◆ Job item:
Count the lines in the data that contain the string "polls", matching case exactly, and reply with only that number.

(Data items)
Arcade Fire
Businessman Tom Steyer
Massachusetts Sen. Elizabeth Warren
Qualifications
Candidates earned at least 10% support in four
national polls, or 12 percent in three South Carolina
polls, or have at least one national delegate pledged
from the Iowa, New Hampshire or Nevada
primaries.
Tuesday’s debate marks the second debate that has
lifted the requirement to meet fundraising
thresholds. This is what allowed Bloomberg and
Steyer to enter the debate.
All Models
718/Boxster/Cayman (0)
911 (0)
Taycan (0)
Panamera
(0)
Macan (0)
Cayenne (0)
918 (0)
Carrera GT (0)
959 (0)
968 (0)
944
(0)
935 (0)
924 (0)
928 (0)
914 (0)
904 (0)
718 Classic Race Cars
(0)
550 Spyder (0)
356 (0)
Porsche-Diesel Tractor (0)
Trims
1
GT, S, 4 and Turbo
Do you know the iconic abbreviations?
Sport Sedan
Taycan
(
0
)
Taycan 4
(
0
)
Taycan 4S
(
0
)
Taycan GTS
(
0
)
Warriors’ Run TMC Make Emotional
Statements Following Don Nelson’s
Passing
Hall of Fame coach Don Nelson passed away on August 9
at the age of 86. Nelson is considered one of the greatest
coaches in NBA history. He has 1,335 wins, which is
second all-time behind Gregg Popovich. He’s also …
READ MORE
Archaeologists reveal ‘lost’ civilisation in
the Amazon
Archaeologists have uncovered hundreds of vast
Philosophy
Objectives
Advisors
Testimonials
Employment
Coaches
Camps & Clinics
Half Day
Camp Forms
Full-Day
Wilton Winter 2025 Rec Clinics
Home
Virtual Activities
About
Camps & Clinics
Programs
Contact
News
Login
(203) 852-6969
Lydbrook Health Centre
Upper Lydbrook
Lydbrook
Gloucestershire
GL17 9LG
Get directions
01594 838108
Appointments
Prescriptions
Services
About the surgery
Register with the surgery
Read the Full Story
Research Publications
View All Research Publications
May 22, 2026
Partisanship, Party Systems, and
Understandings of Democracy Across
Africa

◆ Solution to this task:
2